“I’m glad to hear it,” Ahsoka told her. “But I think you should get to bed before someone comes looking for you, just to save your reputation.”
Hedala giggled and went on her way, leaving Ahsoka with her thoughts.
The shadow was almost certainly one of the dark side’s creatures. Ahsoka had no idea what sort of thing it might be, but whatever it was couldn’t be that powerful, because it hadn’t been able to track down Hedala. That ruled out Palpatine himself, not that the Emperor could just show up on a planet without causing a great deal of alarm. It also ruled out whatever Palpatine was using to track down surviving Jedi. Ahsoka had heard rumors of a dark lord who served the Emperor, but nothing confirmable. As usual, she felt rather cut off without her former channels of intelligence. At least Hedala said the shadow was gone.

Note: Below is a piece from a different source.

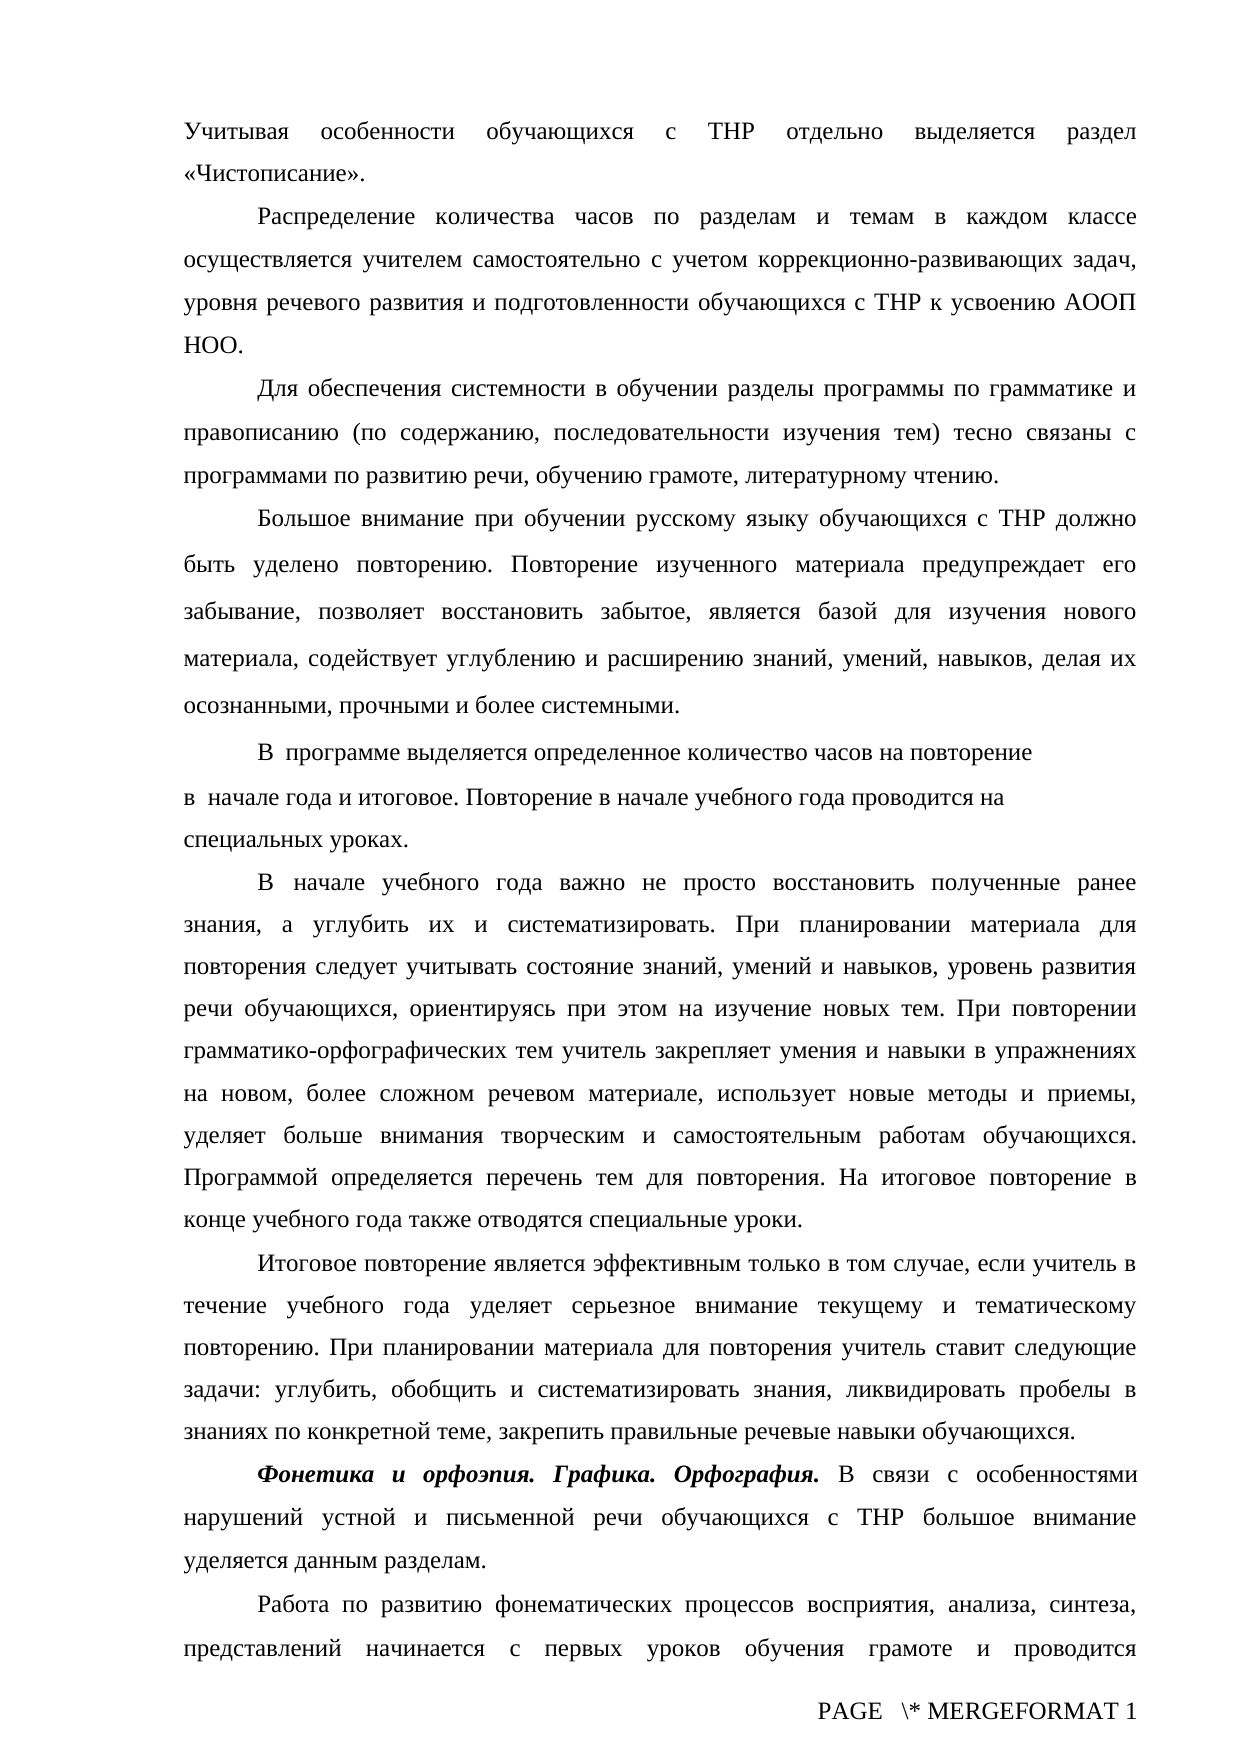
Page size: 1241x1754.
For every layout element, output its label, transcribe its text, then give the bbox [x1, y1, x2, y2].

Ahsoka spared a momentary thought to wonder where it went. She tallied the days on her fingers, accounting for time spent in hyperspace, which always made things a bit fuzzy, and realized that Hedala’s shadow had left shortly after Ahsoka had rescued Kaeden on Raada. It was probably a coincidence, but at the same time, Ahsoka had been around long enough to know that coincidences and the Force rarely went together. There was always some sort of link.
She drummed her fingers on her knees, the way Hedala had earlier, and wondered what the shadow would do to Raada once it learned Ahsoka was gone. It hadn’t done anything to the Fardis, but they weren’t already the targets of an Imperial investigation. Perhaps she should try to draw the shadow back.
Except, of course, that would put Hedala in danger again and Ahsoka, as well. Ahsoka resisted the urge to smack her head against the wall. It was difficult to keep one’s own counsel. She missed being able to ask for advice. Imagining what her masters would do was only so useful, and she always felt foolish when she talked to herself. When she meditated and thought about the quandary, the voice that came to her with a suggestion was, somewhat surprisingly, Padmé Amidala’s. Ever the politician, the Naboo senator prized gathering information and playing to her strengths.
At this particular moment, Ahsoka’s strengths were all inside the Fardi compound. She was as protected as she could be, she had access to the Holonet for news, and if she invested a little more time in making the older members of the family trust her, they would probably be able to give her a very good idea of what was going on, even if she had to construct it backward from shady trade deals. It wasn’t the way Ahsoka was used to thinking about politics, but with any luck, it wasn’t the way her unknown opponents were expecting her to act, either.
Ahsoka lay down, putting her head on the pillow and thinking, as she always did, how much softer it was than anything she’d slept on when she was a Padawan. If she was going to learn about intergalactic trade in the morning, she might as well be rested.
Fardi had been surprised when, only a week into her stay, Ahsoka had come to him with a request for a new job. He’d insisted on watching her piloting skills firsthand, which made sense given the stakes of the family business. Ahsoka knew she had impressed him, both in the atmosphere around Thabeska and on a circuit of the system at large.
“It’s not as if you can’t do both jobs,” Fardi said as Ahsoka landed the freighter, their last test run completed. “We’ll let you know when we have need of a pilot. Nothing else will change.”
That suited Ahsoka just fine.
They started her off with small jobs. She flew to other cities on Thabeska, controlled by other branches of the family, and made deliveries. Sometimes she flew her own ship, and sometimes she was assigned a larger one. She never asked what was in the crates, so if her cargo didn’t match the manifest, she didn’t know about it. After her tenth trip, she was starting to think that the Fardis smuggled just to stay in practice, except that every time she dropped something off, in some dark alley or behind an isolated warehouse, the people receiving it were emaciated, desperate, and
She learned that the main weapon of the Empire, after fear, was hunger. She had seen this strategy at work on Raada and also during the Clone Wars, but to see it applied on such a large scale made her very uncomfortable. The Empire was still new, still establishing itself in the outer reaches of the galaxy, and yet it was already incredibly powerful. And she realized that she had helped build it. The mechanisms put in place during the Clone Wars had been twisted for the Empire’s use, and every day the Emperor’s hold grew tighter. She almost admired Palpatine for his ability to pull off a long-term plan—except for his being evil and all.